This exercise calls for copying every line below that holds the word "cancer".

**Task inputs**
--- START ---
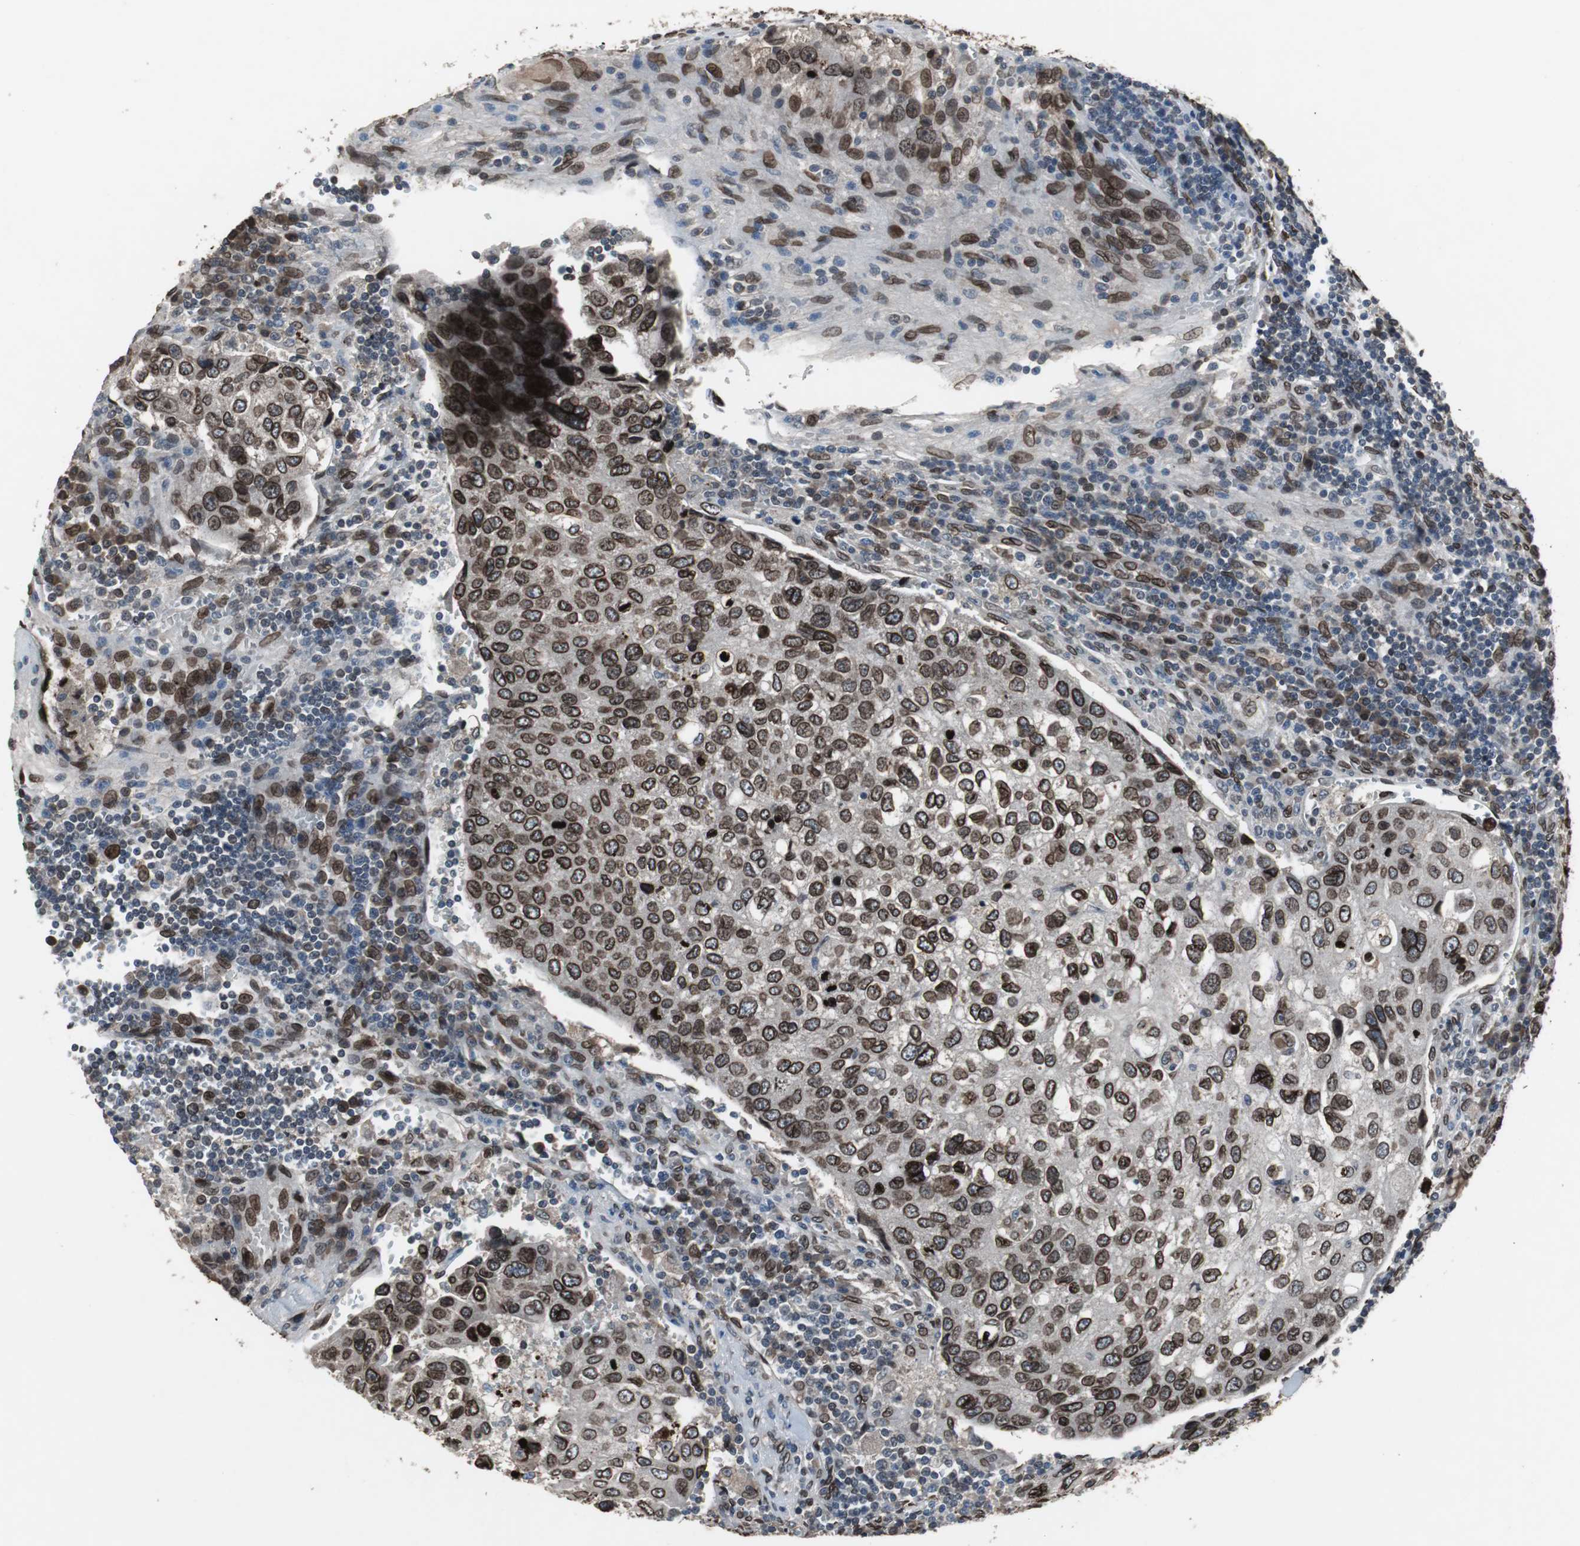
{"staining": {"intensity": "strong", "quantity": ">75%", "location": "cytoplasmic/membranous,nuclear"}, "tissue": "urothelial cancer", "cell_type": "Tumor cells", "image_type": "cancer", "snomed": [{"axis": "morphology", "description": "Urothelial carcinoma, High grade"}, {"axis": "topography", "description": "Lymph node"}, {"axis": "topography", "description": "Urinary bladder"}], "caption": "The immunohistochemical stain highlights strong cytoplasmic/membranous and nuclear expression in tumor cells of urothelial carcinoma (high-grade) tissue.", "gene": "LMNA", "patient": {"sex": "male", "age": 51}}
--- END ---
--- START ---
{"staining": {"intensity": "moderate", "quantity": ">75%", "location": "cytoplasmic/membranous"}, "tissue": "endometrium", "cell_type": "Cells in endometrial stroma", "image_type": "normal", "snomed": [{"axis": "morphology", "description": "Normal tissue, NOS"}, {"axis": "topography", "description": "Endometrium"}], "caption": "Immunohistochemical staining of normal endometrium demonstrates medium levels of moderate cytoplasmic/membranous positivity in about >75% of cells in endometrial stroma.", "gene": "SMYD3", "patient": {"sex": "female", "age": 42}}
--- END ---
--- START ---
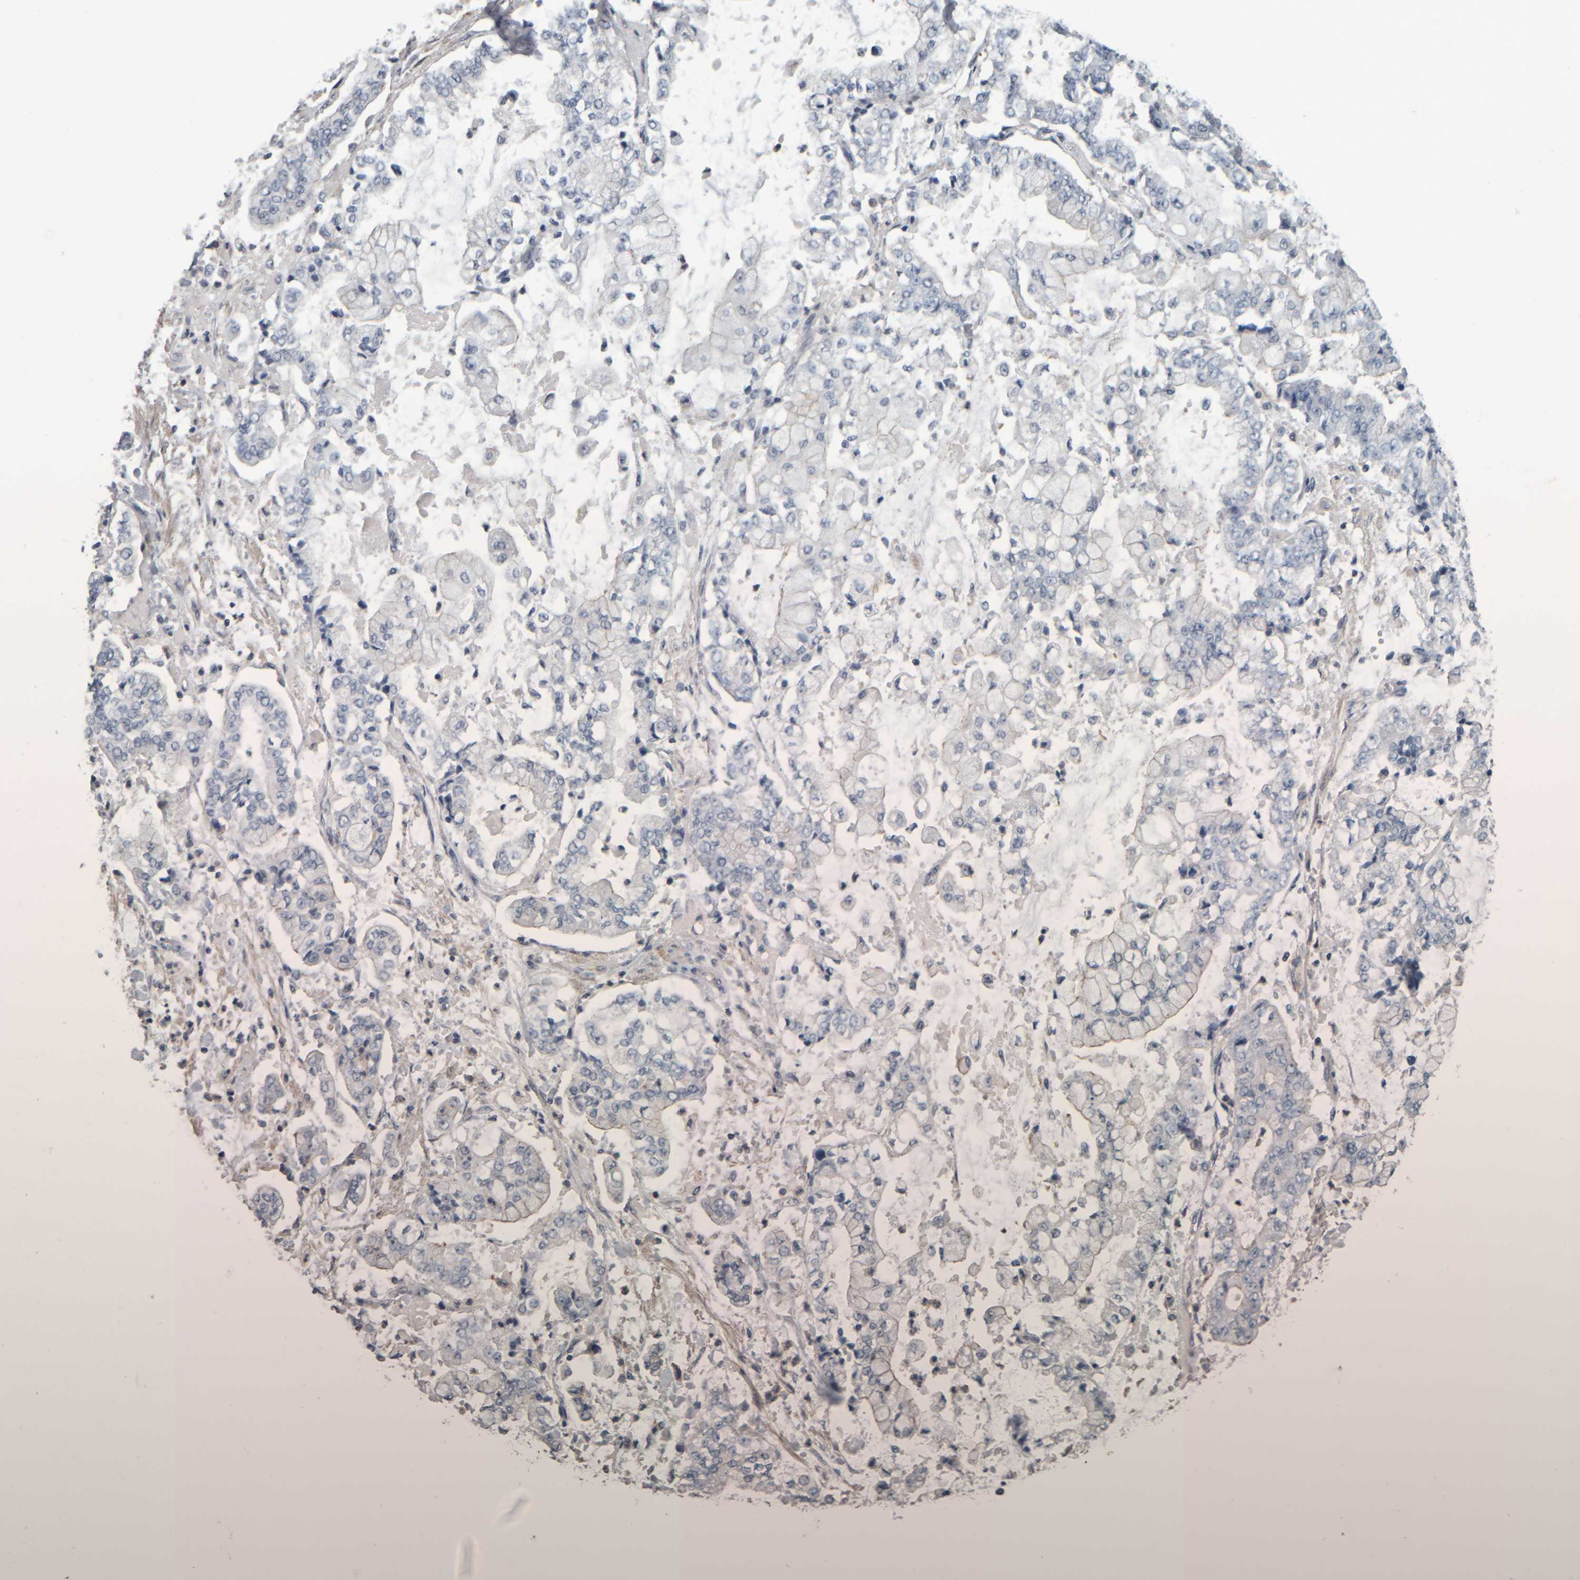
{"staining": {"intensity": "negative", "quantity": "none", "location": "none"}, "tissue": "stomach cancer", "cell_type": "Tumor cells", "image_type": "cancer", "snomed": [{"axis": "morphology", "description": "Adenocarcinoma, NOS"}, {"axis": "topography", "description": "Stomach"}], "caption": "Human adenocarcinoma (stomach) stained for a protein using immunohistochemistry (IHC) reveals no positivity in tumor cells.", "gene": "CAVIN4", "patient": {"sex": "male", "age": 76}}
--- END ---
**Result for this exercise**
{"staining": {"intensity": "strong", "quantity": ">75%", "location": "cytoplasmic/membranous,nuclear"}, "tissue": "urothelial cancer", "cell_type": "Tumor cells", "image_type": "cancer", "snomed": [{"axis": "morphology", "description": "Urothelial carcinoma, High grade"}, {"axis": "topography", "description": "Lymph node"}, {"axis": "topography", "description": "Urinary bladder"}], "caption": "The immunohistochemical stain highlights strong cytoplasmic/membranous and nuclear expression in tumor cells of urothelial carcinoma (high-grade) tissue.", "gene": "LMNA", "patient": {"sex": "male", "age": 51}}
{"staining": {"intensity": "negative", "quantity": "none", "location": "none"}, "tissue": "stomach cancer", "cell_type": "Tumor cells", "image_type": "cancer", "snomed": [{"axis": "morphology", "description": "Adenocarcinoma, NOS"}, {"axis": "topography", "description": "Stomach"}], "caption": "Human adenocarcinoma (stomach) stained for a protein using immunohistochemistry (IHC) reveals no positivity in tumor cells.", "gene": "CAVIN4", "patient": {"sex": "male", "age": 76}}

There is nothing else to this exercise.